Accueil Actualités Exposition « La Transformation du Silence » : Mémoires de la colère et de l’injustice

Exposition « La Transformation du Silence » : Mémoires de la colère et de l’injustice

L’exposition « La Transformation du Silence », a pris pour cadre, depuis son vernissage le 22 septembre, la Chapelle Saint- Monique à Carthage dans l’enceinte de l’Institut des hautes Études Commerciales (IHEC). Elle dit à quel point les questions de la réappropriation de l’Histoire de leur pays taraudent des créatrices comme Hela Ammar et Souad Mani.

Le titre de l’exposition s’inspire d’un discours de l’écrivaine américaine et militante des droits civiques en faveur des Afro-Américains, Audre Lorde, où elle invite son auditoire à s’exprimer contre l’oppression. Marianna Liosi, la commissaire de l’exposition est sociologue et chercheuse dans le domaine des arts visuels.

Elle a bénéficié d’une bourse du programme « Mémoire et Justice » du Merian Center for advanced studies in the Maghreb (MECAM), à Tunis. « La Transformation du Silence » représente une des résultantes de ses recherches sur la justice transitionnelle dans le premier pays du « Printemps arabe ».

Pour cela Marianna Liosi a fait appel à deux artistes qui s’expriment à travers des installations vidéo, des sculptures, des photographies. Le son occupe une place importante dans l’exposition donnant un écho aux voix, aux revendications et aux frustrations qui se sont manifestées à l’issue de la Révolution de Janvier 2011. Des travaux imprégnés d’émotions ainsi que d’une dimension artistique et d’une valeur ajoutée esthétique « Ce qui m’a le plus interpellé dans l’œuvre de Hela Ammar et de Souad Mani, c’est qu’elles travaillent, chacune à leur manière, sur le temps long de l’Histoire de leur pays. J’estime que tout en considérant la polysémie des récits, l’art peut aider à reconstruire, voire à recoudre le tissu des mémoires », soutient Marianna Liosi.


Cartographie d’un territoire en ébullition
Dans la série « Tarz » (Broderie), Hela Ammar, à la fois juriste et artiste, mélange des photos d’archives, remontant à l’époque de l’indépendance du pays en 1956 à des images de la révolution avant de les relier par une broderie en fil de soie rouge. Les deux grandes transitions qu’a connu la Tunisie sont ainsi mises en relation. Un prétexte à une réflexion sur la fragmentation de la mémoire et sa nécessaire réunification.
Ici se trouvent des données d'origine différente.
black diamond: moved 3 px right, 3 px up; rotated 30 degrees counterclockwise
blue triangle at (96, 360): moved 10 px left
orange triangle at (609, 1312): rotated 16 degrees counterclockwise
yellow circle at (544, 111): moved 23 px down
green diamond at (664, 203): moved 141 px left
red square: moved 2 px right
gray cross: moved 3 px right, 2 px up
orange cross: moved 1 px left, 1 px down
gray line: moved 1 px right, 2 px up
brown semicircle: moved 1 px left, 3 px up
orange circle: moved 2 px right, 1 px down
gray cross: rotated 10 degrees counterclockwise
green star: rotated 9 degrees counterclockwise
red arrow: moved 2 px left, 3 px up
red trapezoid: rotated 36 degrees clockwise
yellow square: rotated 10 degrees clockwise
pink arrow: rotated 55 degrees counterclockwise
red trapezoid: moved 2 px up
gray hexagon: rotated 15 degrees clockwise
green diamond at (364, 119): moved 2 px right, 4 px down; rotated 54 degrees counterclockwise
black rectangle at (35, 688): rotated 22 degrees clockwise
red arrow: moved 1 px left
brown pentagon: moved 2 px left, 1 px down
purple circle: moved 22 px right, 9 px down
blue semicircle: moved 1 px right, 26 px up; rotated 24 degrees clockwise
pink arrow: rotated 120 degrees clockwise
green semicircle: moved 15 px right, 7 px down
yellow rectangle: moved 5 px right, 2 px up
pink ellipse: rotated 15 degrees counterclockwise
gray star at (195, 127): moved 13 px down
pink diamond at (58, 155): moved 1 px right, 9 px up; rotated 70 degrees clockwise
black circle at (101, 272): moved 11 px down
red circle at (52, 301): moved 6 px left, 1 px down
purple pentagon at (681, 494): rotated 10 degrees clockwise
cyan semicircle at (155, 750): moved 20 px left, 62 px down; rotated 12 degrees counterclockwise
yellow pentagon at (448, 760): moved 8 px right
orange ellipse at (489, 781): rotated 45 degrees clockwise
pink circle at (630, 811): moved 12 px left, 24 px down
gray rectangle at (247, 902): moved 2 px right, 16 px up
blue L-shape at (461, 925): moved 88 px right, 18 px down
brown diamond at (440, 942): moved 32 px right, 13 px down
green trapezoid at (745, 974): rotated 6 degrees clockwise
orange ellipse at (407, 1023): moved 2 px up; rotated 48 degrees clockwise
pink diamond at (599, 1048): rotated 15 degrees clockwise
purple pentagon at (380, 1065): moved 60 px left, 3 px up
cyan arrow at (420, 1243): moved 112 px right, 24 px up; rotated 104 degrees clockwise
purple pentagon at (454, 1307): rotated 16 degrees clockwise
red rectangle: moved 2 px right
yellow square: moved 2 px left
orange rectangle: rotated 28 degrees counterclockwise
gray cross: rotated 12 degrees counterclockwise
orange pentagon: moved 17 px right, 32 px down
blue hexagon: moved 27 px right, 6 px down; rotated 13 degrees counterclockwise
Comme ce qu’a tenté de faire la Loi organique sur la justice transitionnelle, qui couvre une période allant de juillet 1955 jusqu’à décembre 2013. Une vidéo sonore exposée à la Chapelle donne à écouter les envies de départ de jeunes tunisiens que l’Etat post 14 Janvier ne semble pas prendre en compte dans ses politiques et stratégies. Les prisons et leur système de déshumanisation poursuit cette recherche de l’artiste sur les sphères de l’injustice et de la colère.
Enseignante à l’Ecole des Beaux-Arts de Gafsa, Souad Mani a longtemps photographié ce territoire bouillonnant de par la révolution avortée qu’il a connu en 2008, souvent considérée comme la grande répétition de celle qui a éclaté deux plus tard à Sidi Bouzid. Terre des mines de phosphate, Gafsa a connu une foule d’injustices, notamment celles liées à la pollution, qui a infesté l’air et le sol de la région à la suite de l’extraction d’un minerai dont bénéficient les zones côtières du pays. C’est la mémoire de ce système inéquitable que Souad Mani a essayé de relayer dans une création numérique et à travers une installation où elle expose différents objets et archives trouvés à l’abandon à Gafsa : des factures, des reçus, des ordonnances médicales, des tracts de campagnes électorales du temps de Ben Ali…


« Ces matériaux, de petits documents de la petite histoire, tracent des trajectoires politiques et militantes. Ils deviennent des cartographies ressuscitant toute l’histoire des lieux. Peut-être bien que ces objets bruts évolueront dans une seconde phase vers un travail plus élaboré. Nous aurons montré alors au public l’itinéraire de ce projet », explique Marianna Liosi.

L’exposition, qui a aussi bénéficié du soutien de « La Boite » et de sa fondatrice, Fatma Kilani, se poursuit jusqu’au 14 octobre.